**Text shown:**
┌──
In an open-world setting, a reliable system should not only provide accurate predictions but also issue appropriate warnings when encountering unknown data. Consequently, the field of out-of-distribution (OOD) detection has emerged as an essential area of research alongside the rapid development of deep neural networks (DNNs). Typically, DNNs are assumed to be trained and tested on datasets drawn from the same distribution. This assumption allows DNNs to generate precise predictions on test data, known as in-distribution (ID) data. However, in open-world scenarios, this assumption is frequently invalidated. For instance, in autonomous driving, it is impractical for the training dataset to encompass all potential scenarios. Therefore, the presence of OOD inputs necessitates the ability to recognize them for a DNN to be reliable. In this context, the development of algorithms for OOD detection holds substantial practical significance.

A rich line of research has been developed for OOD detection. For instance, output-based methods have revealed that the prediction confidence of ID data is generally higher than that of OOD data. Consequently, multiple score functions have been devised based on model outputs [1, 2, 3]. Additionally, several studies have investigated the disparities in intermediate features between ID and OOD data [4, 5, 6, 7]. These studies have found that features of ID data tend to cluster together and differ significantly from those of OOD data. Building upon this observation, various score functions based on features, such as Maha [6] and KNN [7], have been proposed for OOD detection.

All the aforementioned methods utilize forward information, i.e., information generated in the forward process, to detect OOD inputs. However, the disparities between ID and OOD data are also significant in the backward process of DNNs [8, 9, 10, 11, 12, 13]. For instance, the parameter gradient magnitude for ID data is generally smaller than that for OOD data, given the well-trained nature of DNNs on ID data. This observation has inspired several intriguing OOD detection methods, such as GradNorm [9], which uses the gradient norm as its score function. However, a comprehensive investigation into the divergence of parameter gradients between ID and OOD data is still lacking. The primary challenge arises from the high dimensionality of parameter gradients in modern DNNs. The distance measurement within the high dimensional space is inherently unreliable due to the ”curse of dimensionality” [14], which refers to the tendency for distances between data points to become increasingly similar as the number of dimensions increases, thereby rendering the distinction between ID and OOD data difficult to discern in such space.

Refer to caption — Figure 1: Illustration of our framework using low-dimensional gradients for OOD detection. Firstly, we obtain the parameter gradients from a complete backpropagation process of our model. Then, using a pre-extracted subspace where the principal components of training data gradients reside, we obtain low-dimensional representations through a projection operation. Finally, we feed the representations into the detection branch, where diverse score functions are designed based on these representations.
└──
**Rows:**
┌──
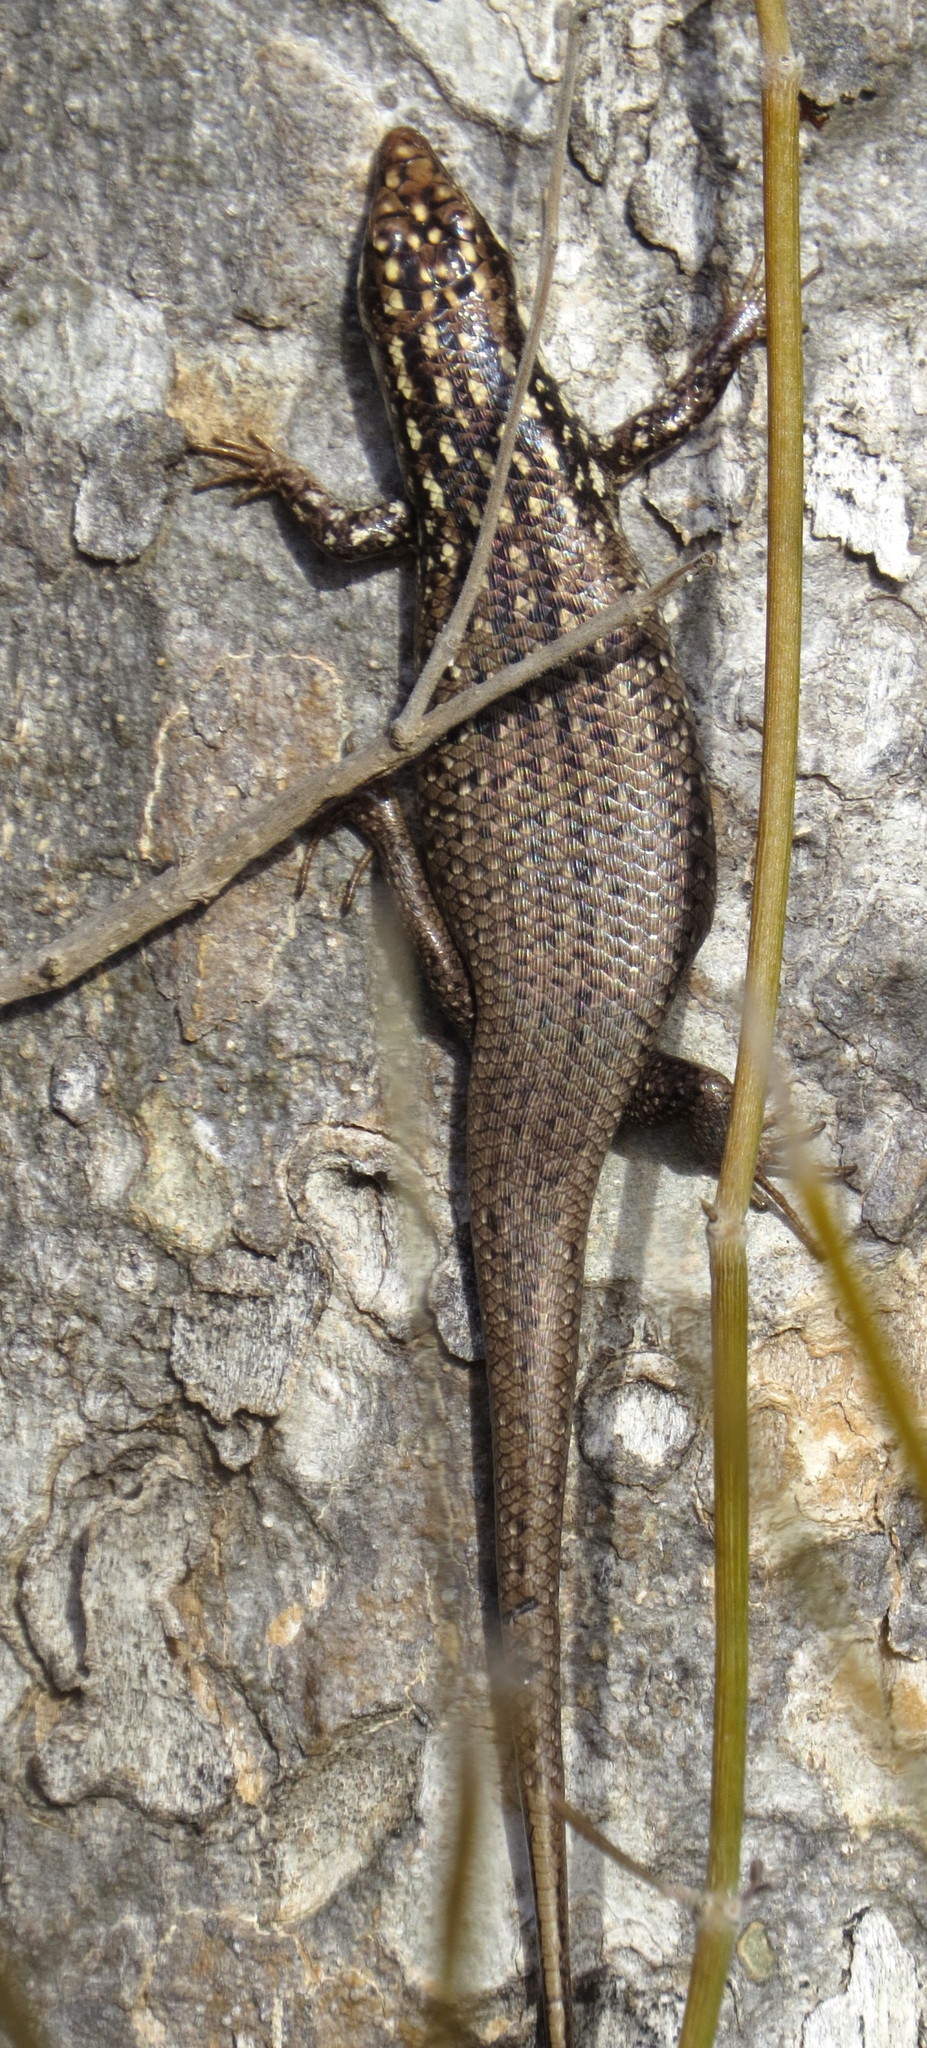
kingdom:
└──
┌──
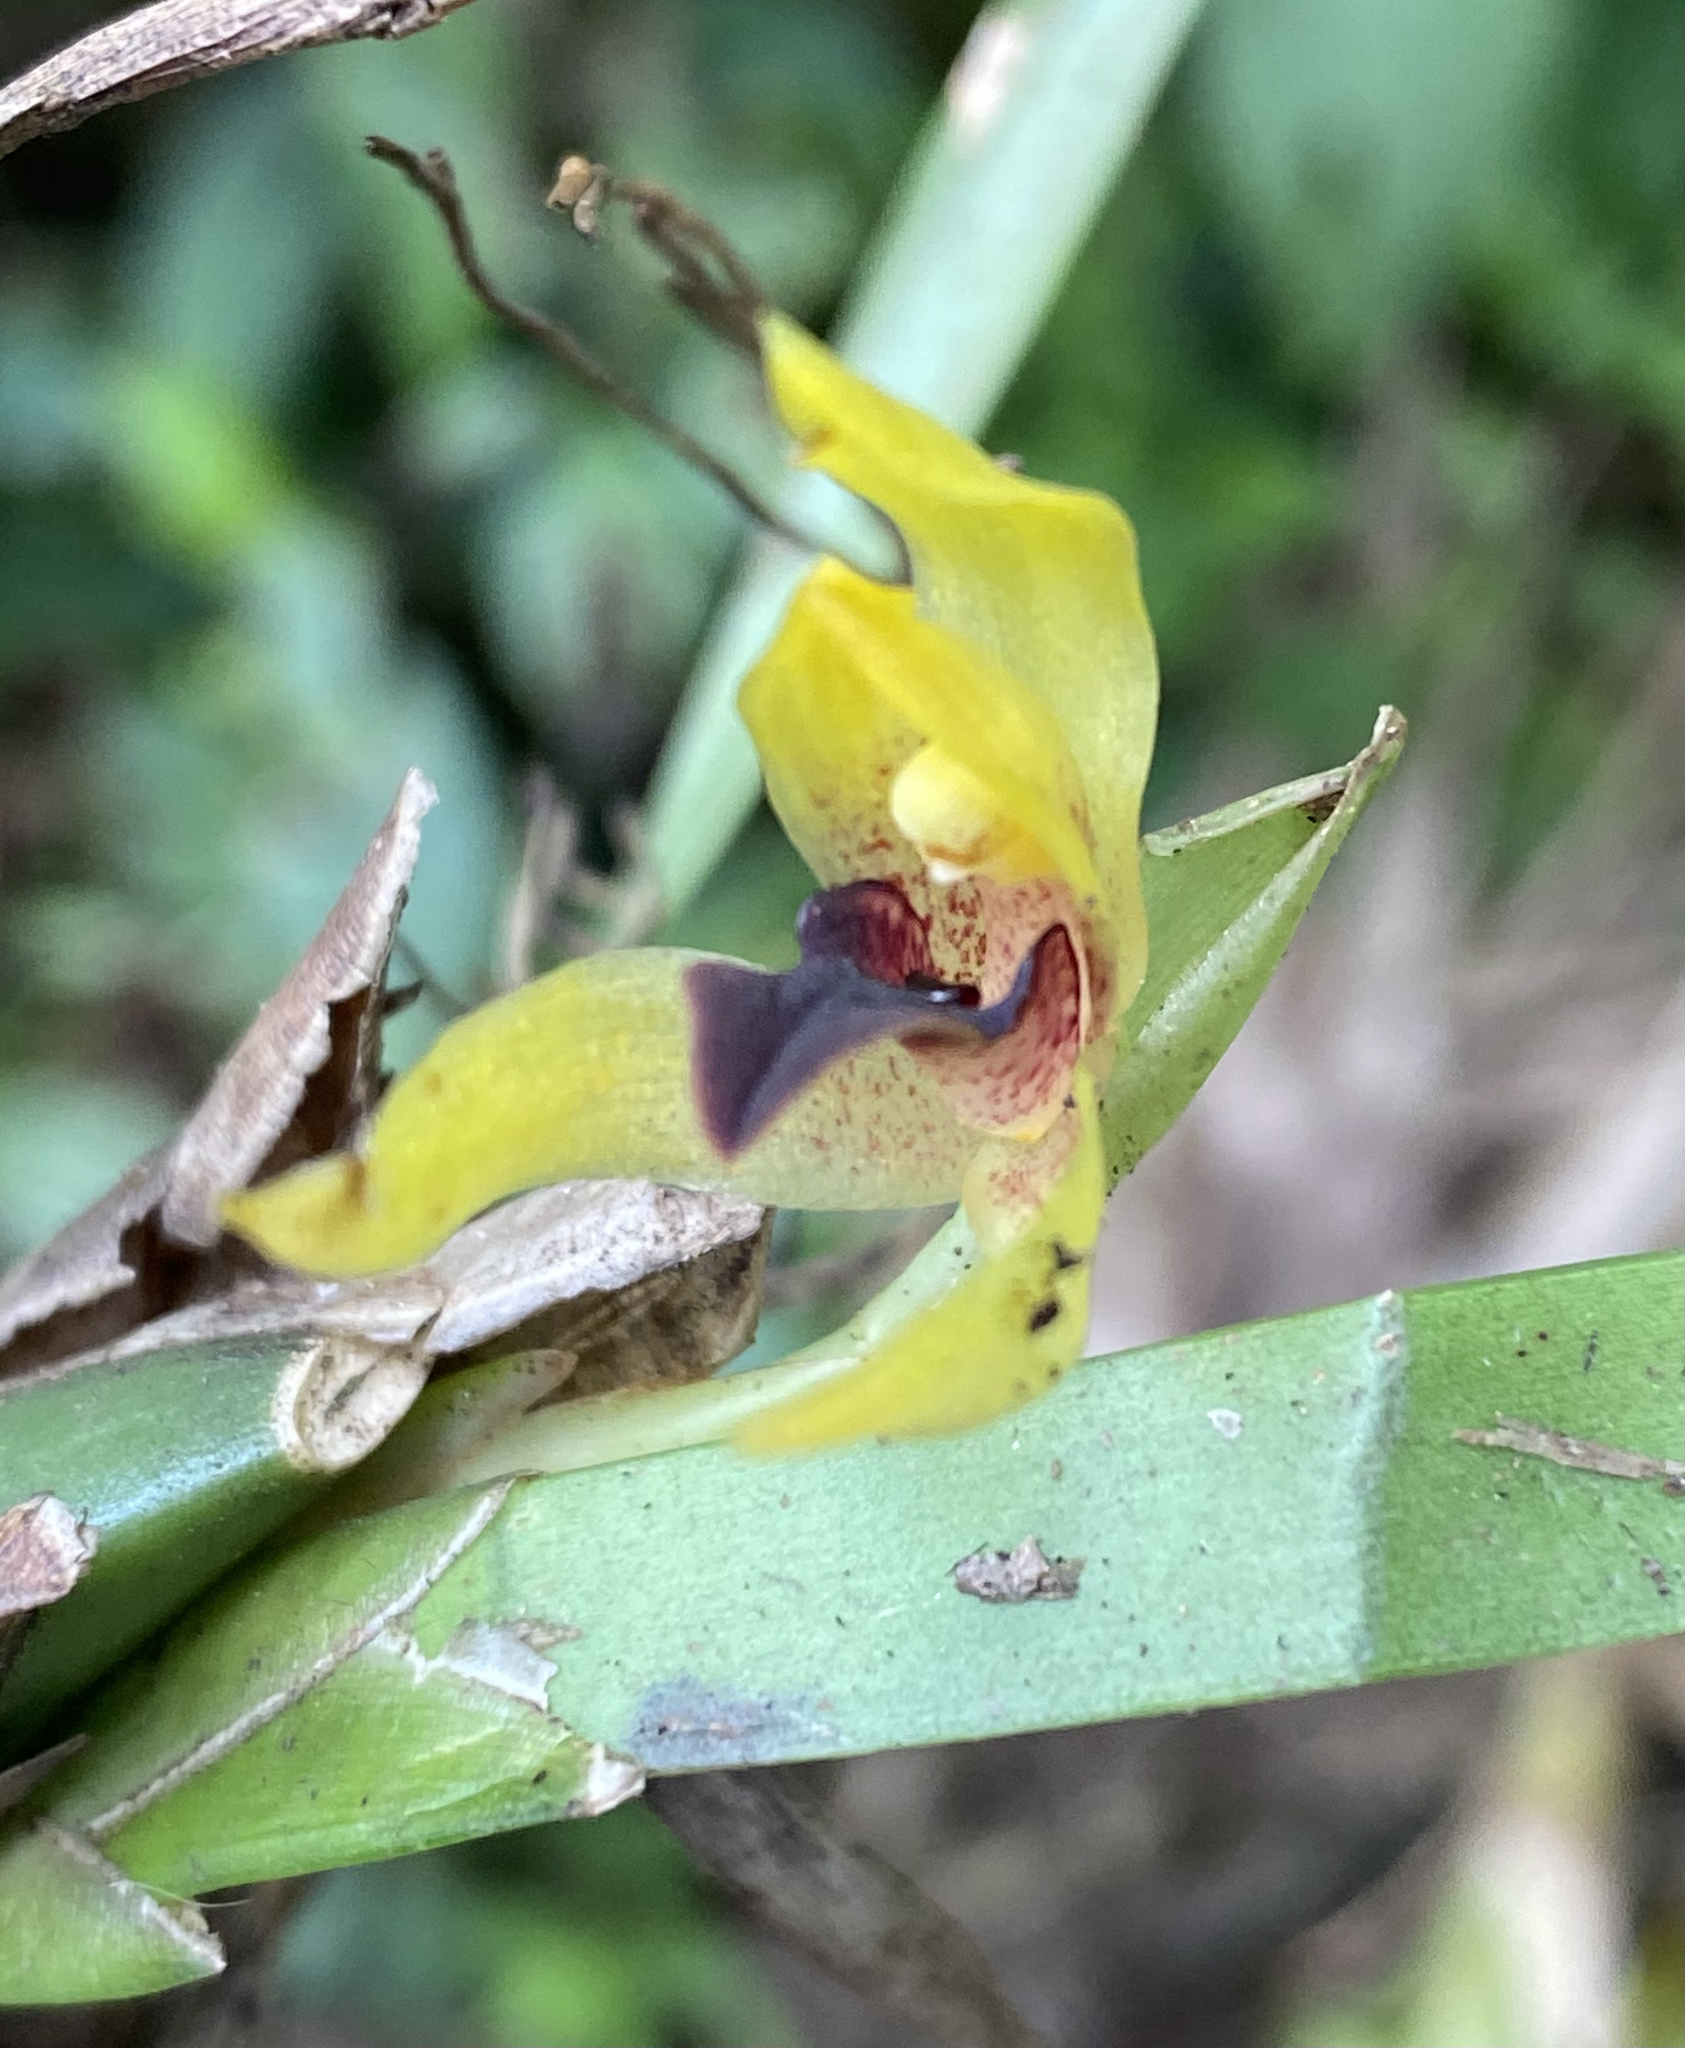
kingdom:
└──
**Directive:**
Reproduce the passage on out-of-distribution detection word for word, everything from "Refer to caption" down to "on these representations.".

**Output:**
Refer to caption — Figure 1: Illustration of our framework using low-dimensional gradients for OOD detection. Firstly, we obtain the parameter gradients from a complete backpropagation process of our model. Then, using a pre-extracted subspace where the principal components of training data gradients reside, we obtain low-dimensional representations through a projection operation. Finally, we feed the representations into the detection branch, where diverse score functions are designed based on these representations.